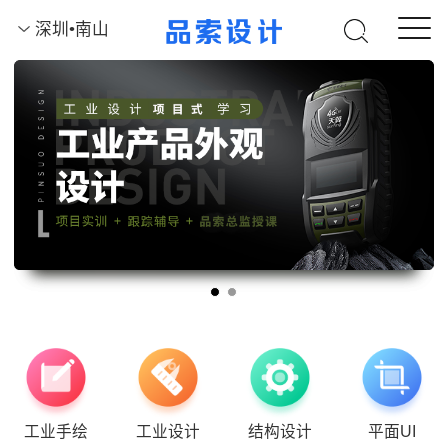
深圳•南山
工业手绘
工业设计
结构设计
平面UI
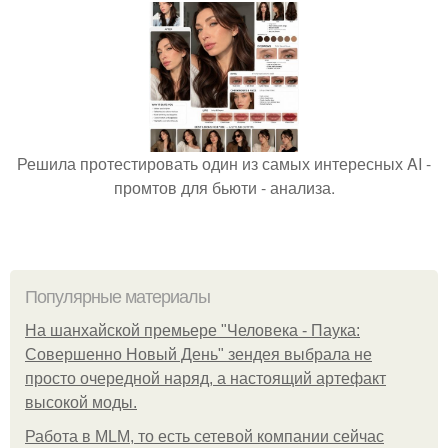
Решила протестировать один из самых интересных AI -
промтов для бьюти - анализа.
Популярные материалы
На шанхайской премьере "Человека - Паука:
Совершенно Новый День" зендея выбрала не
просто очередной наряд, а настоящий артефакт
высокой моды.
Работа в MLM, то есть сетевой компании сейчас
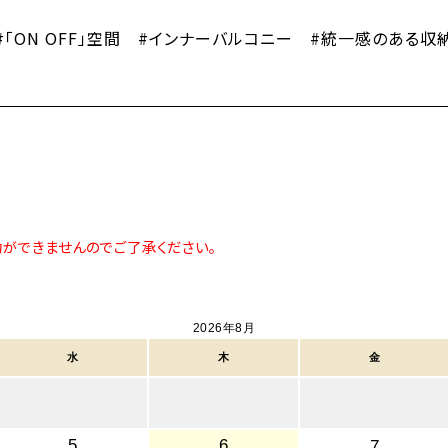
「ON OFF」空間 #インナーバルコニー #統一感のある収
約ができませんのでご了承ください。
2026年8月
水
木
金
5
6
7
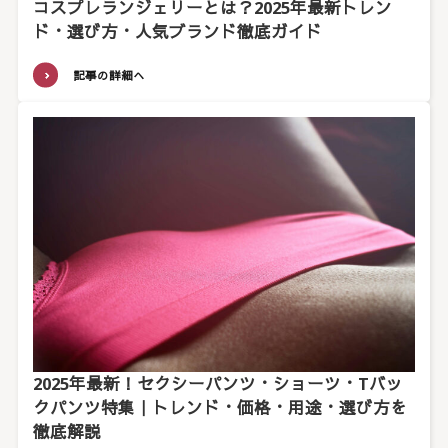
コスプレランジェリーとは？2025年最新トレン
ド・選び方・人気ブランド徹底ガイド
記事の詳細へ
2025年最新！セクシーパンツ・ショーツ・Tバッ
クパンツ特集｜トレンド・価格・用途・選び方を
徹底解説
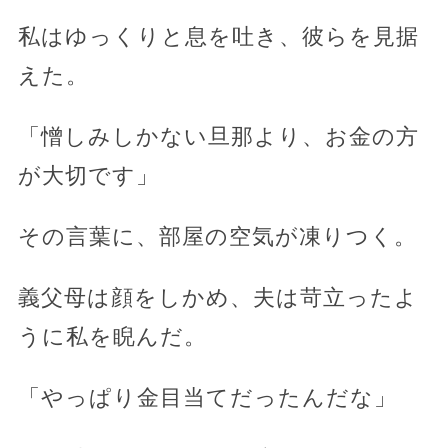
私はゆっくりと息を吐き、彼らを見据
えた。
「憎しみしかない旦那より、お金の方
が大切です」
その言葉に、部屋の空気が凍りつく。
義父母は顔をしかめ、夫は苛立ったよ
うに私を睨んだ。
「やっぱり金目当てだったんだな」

- - - - -

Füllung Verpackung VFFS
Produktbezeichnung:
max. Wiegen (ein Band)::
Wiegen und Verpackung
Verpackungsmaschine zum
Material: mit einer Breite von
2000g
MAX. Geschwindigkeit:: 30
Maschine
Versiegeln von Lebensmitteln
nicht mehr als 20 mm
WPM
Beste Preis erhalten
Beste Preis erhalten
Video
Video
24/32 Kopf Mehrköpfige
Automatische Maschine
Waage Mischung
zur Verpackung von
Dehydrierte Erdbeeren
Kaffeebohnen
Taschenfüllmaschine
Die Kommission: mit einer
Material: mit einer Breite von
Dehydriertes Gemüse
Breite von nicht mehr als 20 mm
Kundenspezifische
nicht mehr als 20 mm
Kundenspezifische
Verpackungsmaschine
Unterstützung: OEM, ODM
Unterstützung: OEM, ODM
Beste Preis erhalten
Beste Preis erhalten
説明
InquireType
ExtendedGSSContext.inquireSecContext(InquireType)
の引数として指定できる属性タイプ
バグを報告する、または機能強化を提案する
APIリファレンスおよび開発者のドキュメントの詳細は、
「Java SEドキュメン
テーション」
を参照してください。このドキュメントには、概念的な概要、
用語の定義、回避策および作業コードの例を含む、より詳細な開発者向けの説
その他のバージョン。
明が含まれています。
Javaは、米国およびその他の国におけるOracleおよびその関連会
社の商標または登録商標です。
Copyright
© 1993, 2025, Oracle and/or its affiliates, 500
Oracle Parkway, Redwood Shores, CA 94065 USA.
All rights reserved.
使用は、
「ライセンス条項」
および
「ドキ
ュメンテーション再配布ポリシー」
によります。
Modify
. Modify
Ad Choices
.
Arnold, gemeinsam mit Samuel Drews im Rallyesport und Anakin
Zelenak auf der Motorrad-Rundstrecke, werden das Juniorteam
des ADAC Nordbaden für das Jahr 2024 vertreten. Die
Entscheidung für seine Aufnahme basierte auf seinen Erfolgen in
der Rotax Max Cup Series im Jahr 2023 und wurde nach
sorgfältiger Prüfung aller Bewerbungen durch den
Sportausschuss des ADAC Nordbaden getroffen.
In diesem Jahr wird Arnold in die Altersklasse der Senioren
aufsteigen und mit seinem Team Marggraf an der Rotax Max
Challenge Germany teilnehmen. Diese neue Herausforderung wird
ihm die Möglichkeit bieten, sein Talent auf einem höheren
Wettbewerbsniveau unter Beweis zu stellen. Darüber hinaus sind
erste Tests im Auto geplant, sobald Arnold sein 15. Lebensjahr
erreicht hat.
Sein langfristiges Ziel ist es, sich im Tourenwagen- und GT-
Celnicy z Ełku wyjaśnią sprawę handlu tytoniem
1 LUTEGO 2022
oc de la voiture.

- - - - -

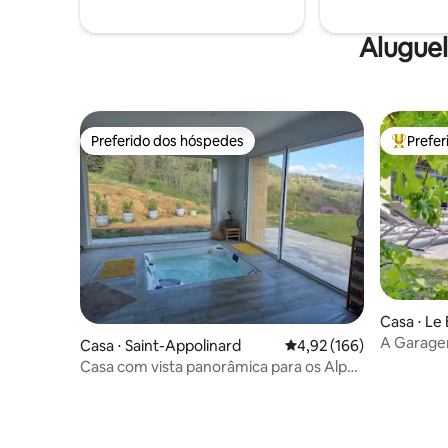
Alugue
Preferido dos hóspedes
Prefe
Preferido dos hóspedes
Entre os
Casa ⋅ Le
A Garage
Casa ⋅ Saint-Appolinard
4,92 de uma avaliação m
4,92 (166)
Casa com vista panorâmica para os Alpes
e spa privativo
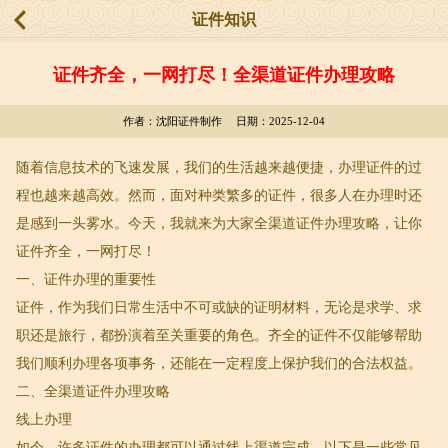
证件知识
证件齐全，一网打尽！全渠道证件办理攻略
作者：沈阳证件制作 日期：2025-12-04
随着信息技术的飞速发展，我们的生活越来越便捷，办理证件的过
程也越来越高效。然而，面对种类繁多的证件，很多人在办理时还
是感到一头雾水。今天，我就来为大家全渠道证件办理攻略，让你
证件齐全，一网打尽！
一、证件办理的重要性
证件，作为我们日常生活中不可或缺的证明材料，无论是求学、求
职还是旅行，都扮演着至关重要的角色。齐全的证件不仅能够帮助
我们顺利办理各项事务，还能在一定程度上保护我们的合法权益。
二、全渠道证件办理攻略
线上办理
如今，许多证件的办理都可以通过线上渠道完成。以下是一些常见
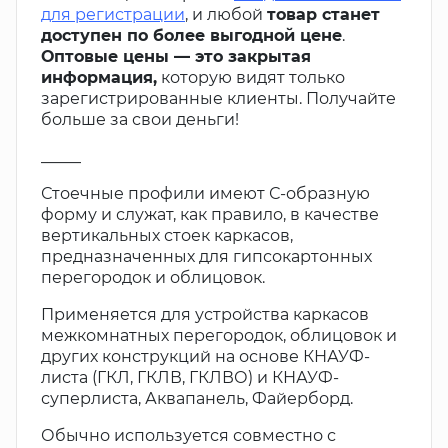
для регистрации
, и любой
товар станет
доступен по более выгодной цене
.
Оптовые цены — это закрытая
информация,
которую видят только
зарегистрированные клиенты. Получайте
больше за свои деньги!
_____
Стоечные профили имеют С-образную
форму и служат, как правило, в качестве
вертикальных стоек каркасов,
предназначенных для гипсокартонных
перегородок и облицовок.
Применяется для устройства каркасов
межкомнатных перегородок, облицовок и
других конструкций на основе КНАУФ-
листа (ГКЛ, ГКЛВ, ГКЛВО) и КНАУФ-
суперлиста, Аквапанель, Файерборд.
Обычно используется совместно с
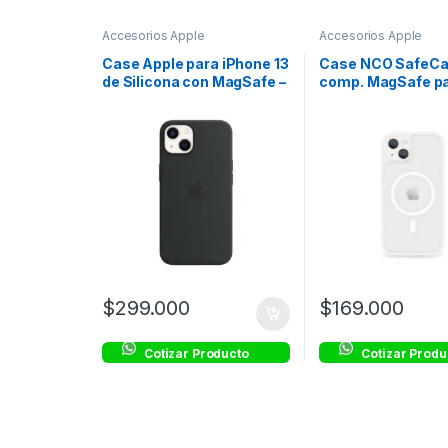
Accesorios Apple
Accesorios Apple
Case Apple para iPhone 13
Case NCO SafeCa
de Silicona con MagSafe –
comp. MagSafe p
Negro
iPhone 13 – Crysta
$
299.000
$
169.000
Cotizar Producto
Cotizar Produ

- - - - -

▸ **JOB**
Within the entries above, how many lines hold the string "InquireType"? State the number with no other words.

▸ **ANSWER SPACE**
2